Debora Vaarandi was a prolific translator. She translated from Finnish, German and Russian, the works of such authors as Georg Trakl, Bertolt Brecht, Sergey Esenin, Aleksandr Blok, and Aleksis Kivi.

L. P. (Translated by C. M.)

Books in Estonian

Poems
Põleva laotuse all. Tallinn: Ilukirjandus ja Kunst, 1945, 72 lk.
Kohav rand. Tallinn: Ilukirjandus ja Kunst, 1948, 136 lk.
Talgud Lööne soos
. Tallinn: Tallinna Riiklik Tarbekunsti Instituut, 1949, 18 lk.
Selgel hommikul.
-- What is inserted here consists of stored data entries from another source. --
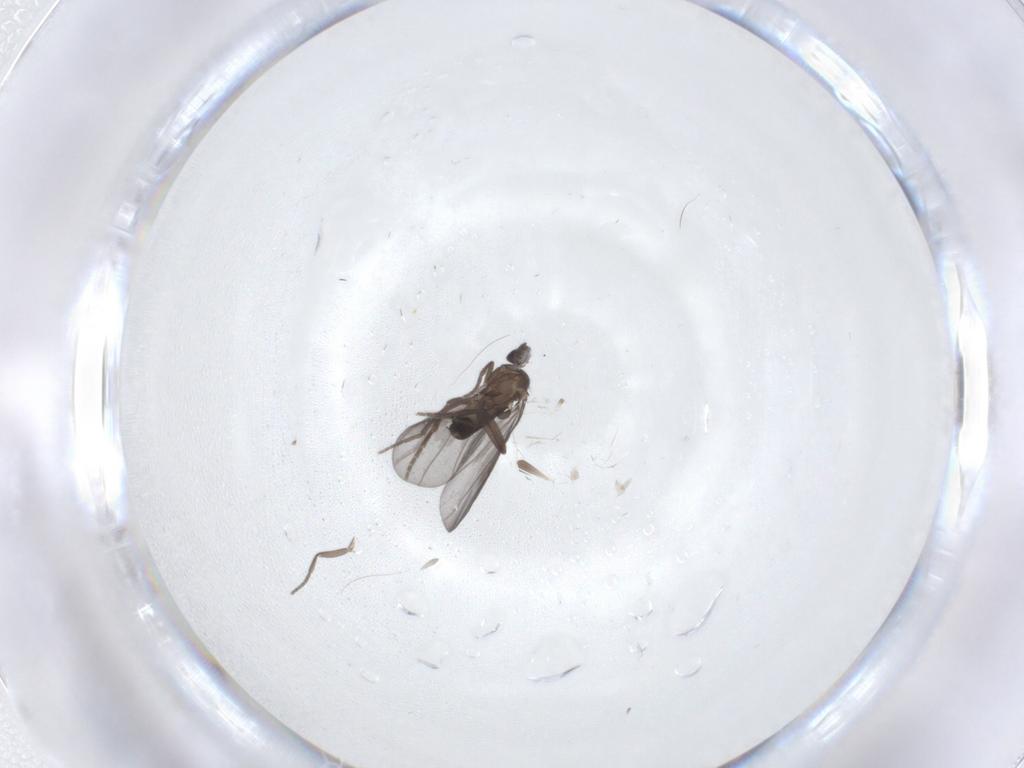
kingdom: Animalia
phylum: Arthropoda
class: Insecta
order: Diptera
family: Phoridae
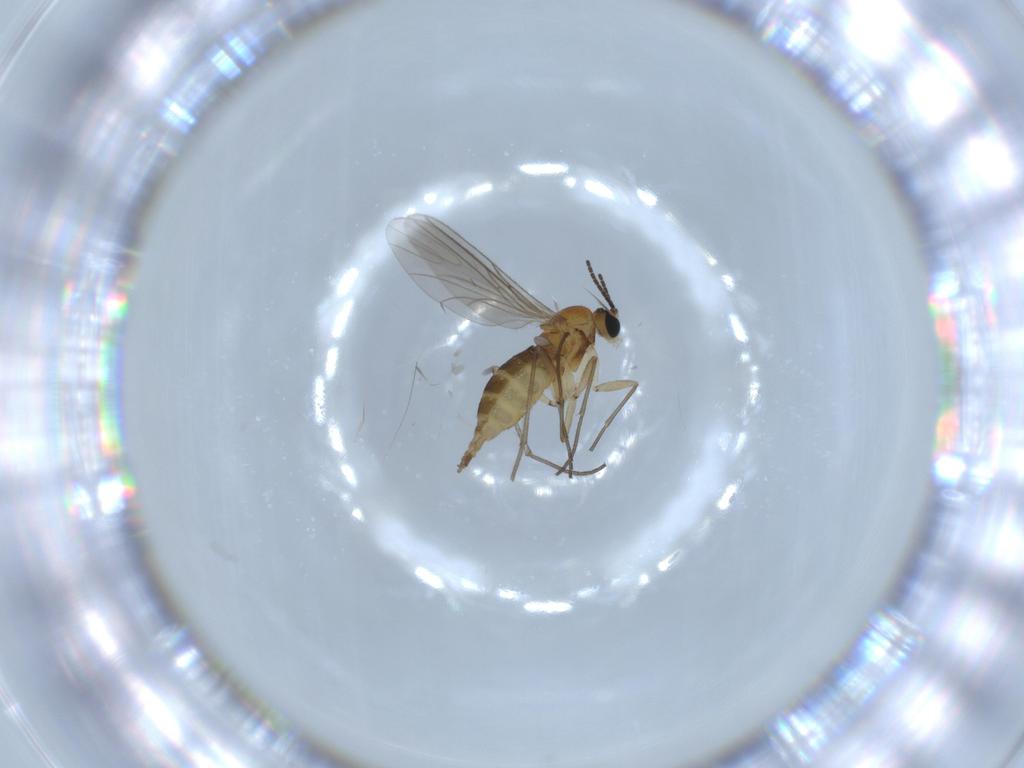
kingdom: Animalia
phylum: Arthropoda
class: Insecta
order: Diptera
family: Sciaridae
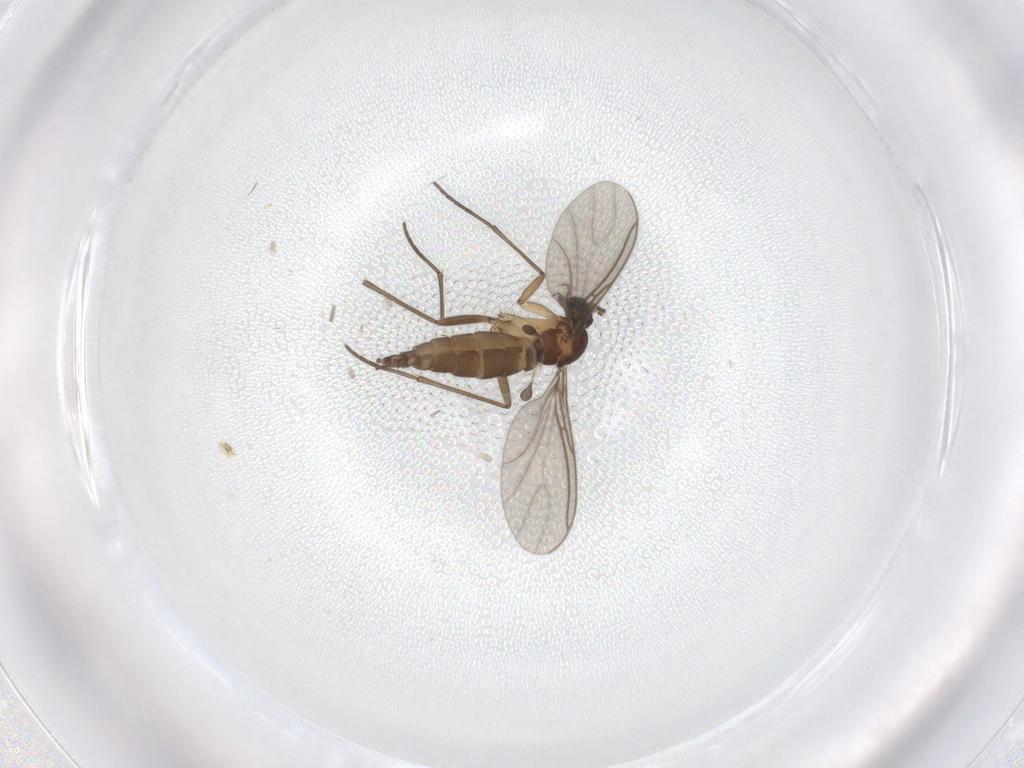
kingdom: Animalia
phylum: Arthropoda
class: Insecta
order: Diptera
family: Sciaridae
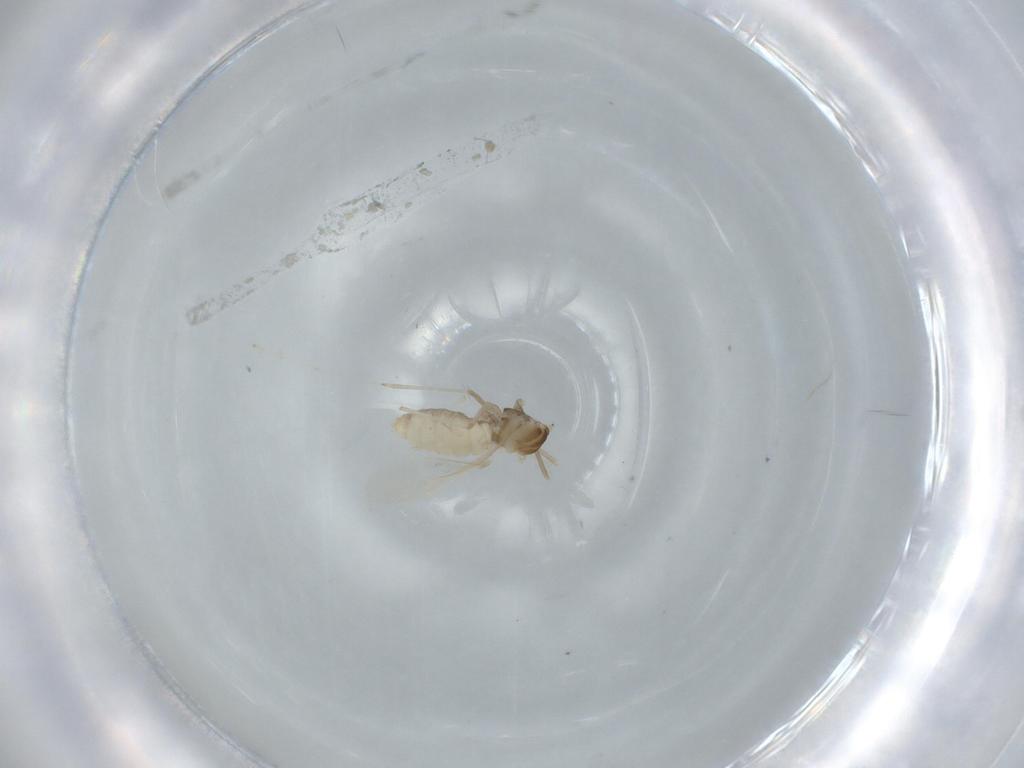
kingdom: Animalia
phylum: Arthropoda
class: Insecta
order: Diptera
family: Cecidomyiidae
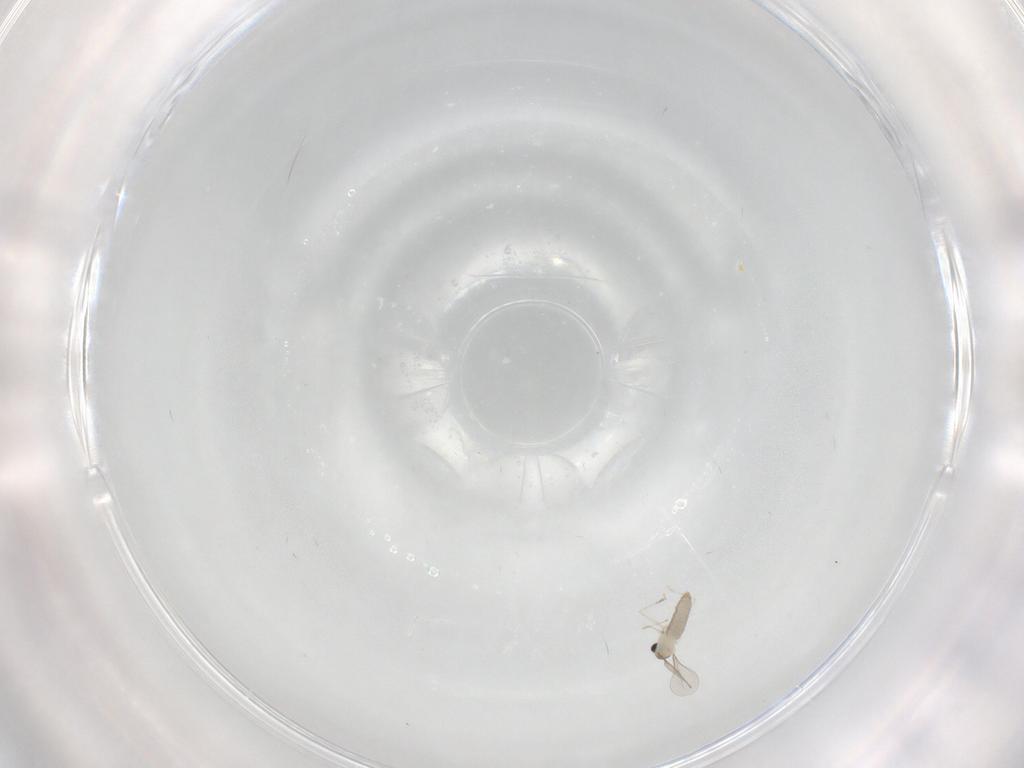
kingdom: Animalia
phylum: Arthropoda
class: Insecta
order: Diptera
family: Cecidomyiidae
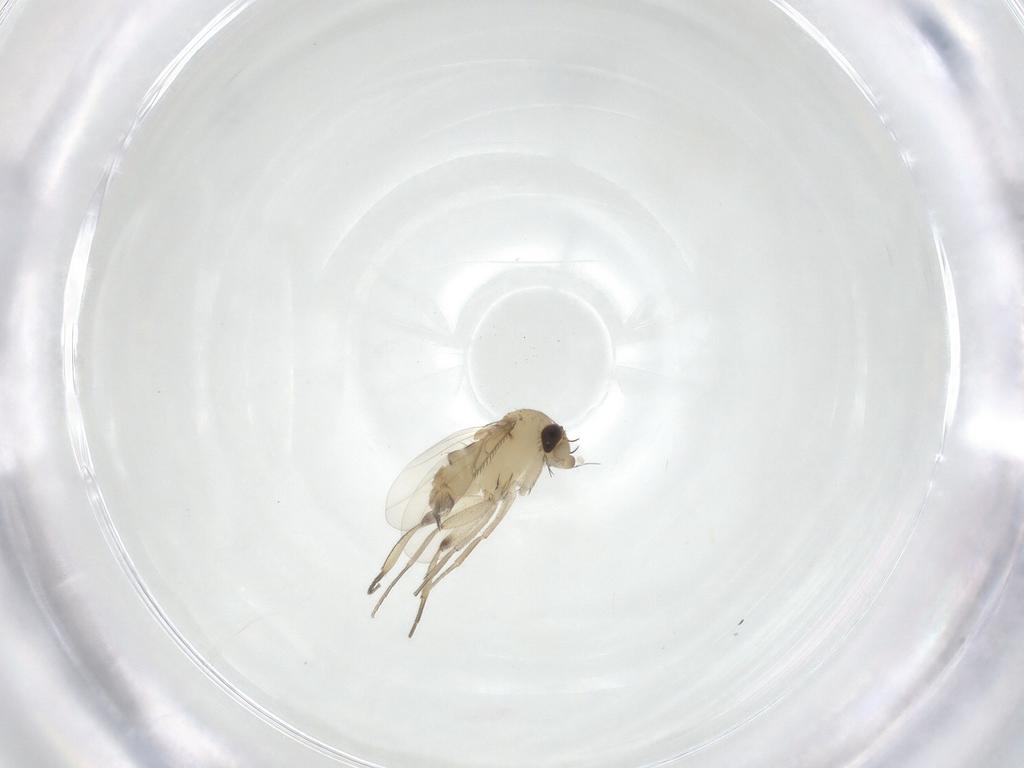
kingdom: Animalia
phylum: Arthropoda
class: Insecta
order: Diptera
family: Phoridae
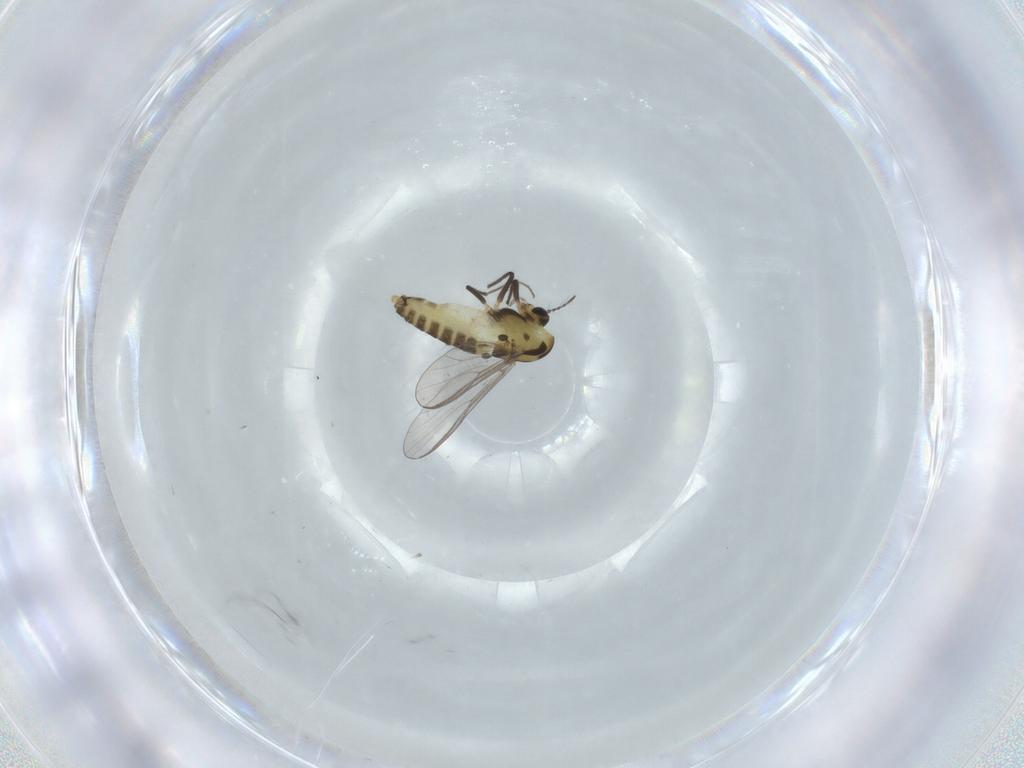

Tallinn: Eesti Riiklik Kirjastus, 1950, 95 lk.
Ülemiste vanake ja noor linnaehitaja. Poeem. Tallinn: Eesti Riiklik Kirjastus, 1952, 30 lk.
Luuletused. Valik luuletusi 1941–1953. Tallinn: Eesti Riiklik Kirjastus, 1953, 160 lk.
Luuletused. Tallinn: Eesti Riiklik Kirjastus, 1956, 160 lk.
Unistaja aknal. Tallinn: Eesti Riiklik Kirjastus, 1959, 128 lk.
Rannalageda leib. Tallinn: Eesti Raamat, 1965, 96 lk.
Tuule valgel. Tallinn: Eesti Raamat, 1977, 120 lk.
Luuletused 1940–1954. Tallinn: Eesti Raamat, 1980, 211 lk.
Luuletused 1954–1976. Tallinn: Eesti Raamat, 1981, 239 lk.
See kauge hääl. Tartu: Ilmamaa, 2000, 190 lk.

Travelogues
Uuenevate mälestuste linnad. Tallinn: Eesti Riiklik Kirjastus, 1964, 275 lk.
Välja õuest ja väravast. Reisimärkmed. Tallinn: Eesti Raamat, 1970, 152 lk.
Reisimärkmeid, mälestusi. Tallinn: Eesti Raamat, 1982, 303 lk.

Memoirs
Aastad ja päevad. Nooruselugu. Tallinn: Tänapäev, 2006, 335 lk.